Par dérogation aux normes comptables IASC, les mouvements éventuels du FRBG sont enregistrés par le compte de résultat (dotation/reprise).

19 Lors d'une audition de M. Michel Pébereau, président de BNP Paribas, par la commission des finances le 15 octobre 2003, M. Jean Arthuis, président, a ainsi indiqué que la commission des finances accepterait le principe de la création d'une « banque postale » dès lors que les activités financières de La Poste seraient logées dans une structure ayant le statut d'établissement de crédit et soumise aux mêmes droits et contraintes réglementaires que ses concurrents.

20 En dépit des importantes opérations de fusions et acquisitions menées ces dernières années, au premier rang desquelles BNP-Paribas et l'acquisition du Crédit Lyonnais par le Crédit Agricole, le paysage bancaire français, dans lequel un oligopole « large » de cinq ou six acteurs majeurs détient des positions clefs sur la banque de détail et la gestion d'actifs, semble se situer à une étape intermédiaire de sa concentration.

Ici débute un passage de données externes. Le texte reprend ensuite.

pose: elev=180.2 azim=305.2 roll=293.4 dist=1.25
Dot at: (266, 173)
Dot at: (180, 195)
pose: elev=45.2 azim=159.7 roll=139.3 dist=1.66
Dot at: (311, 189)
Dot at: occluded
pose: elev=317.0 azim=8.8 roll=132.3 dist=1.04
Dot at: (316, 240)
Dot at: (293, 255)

21 En particulier des taux effectifs globaux (TEG) moins élevés pour les crédits renouvelables.

22 Introduit en 1988, le ratio Cooke (du nom du président du comité de Bâle de l'époque) est un ratio international de solvabilité que doivent respecter les établissements de crédit et les compagnies financières. La fixation d'un ratio minimum répond à un double objectif : renforcer la solidité et la stabilité du système bancaire et atténuer les inégalités concurrentielles entre les banques.

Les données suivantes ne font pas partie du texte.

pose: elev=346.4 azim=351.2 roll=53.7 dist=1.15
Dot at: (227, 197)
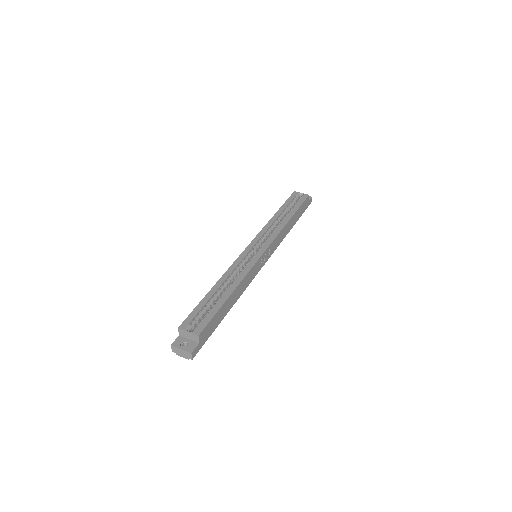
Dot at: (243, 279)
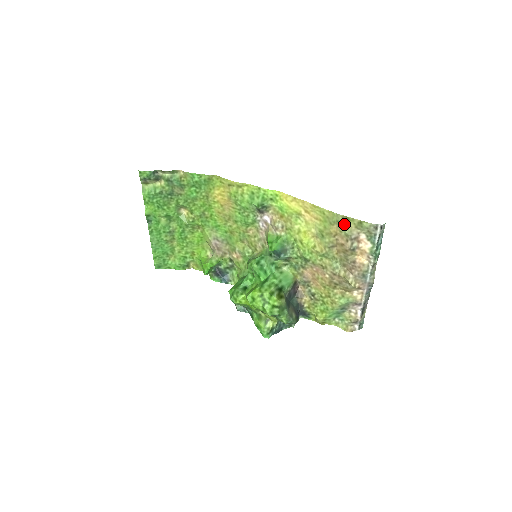
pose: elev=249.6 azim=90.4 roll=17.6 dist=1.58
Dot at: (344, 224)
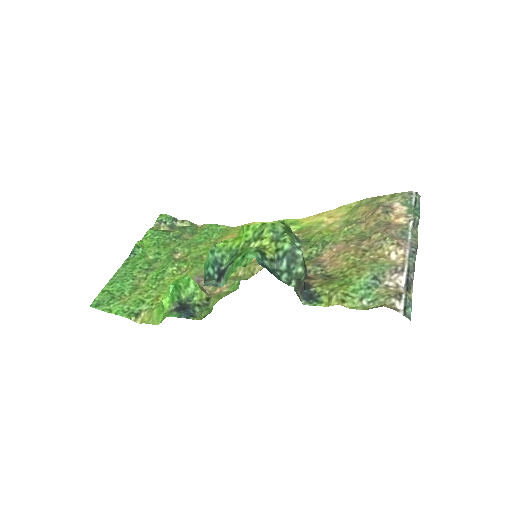
Dot at: (374, 202)
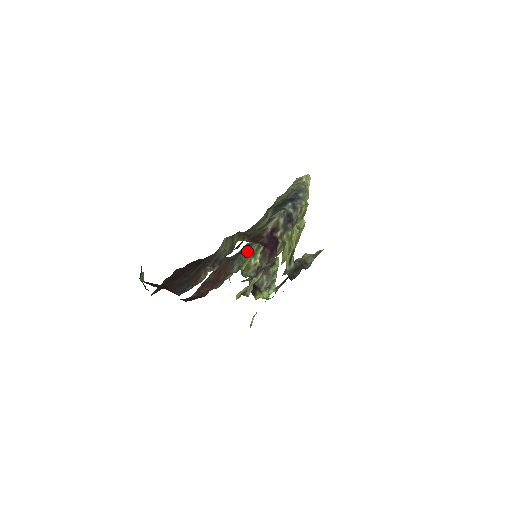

Le calcul est effectué d'après le rapport entre les fonds propres (capital pur) et quasi fonds propres (réserves + certaines provisions + titres subordonnés) et l'ensemble des engagements, pondérés selon la nature de l'emprunteur. Le ratio Cooke doit respecter deux exigences :

- (fonds propres + quasi fonds propres) / ensemble des engagements > 8% ;

- fonds propres (TIER 1) / ensemble des engagements > 4%.


Un taux de pondération de 0 à 100 % est appliqué aux engagements figurant au bilan et hors bilan, selon leur profil de risque. Au sein des encours bilantiels, la pondération est par exemple de 0 % pour les créances sur les Etats de l'OCDE (risque le plus faible), de 20 % pour les créances sur les banques et collectivités locales de l'OCDE, et de 100 % pour les crédits accordés aux entreprises ou aux particuliers (risque le plus fort).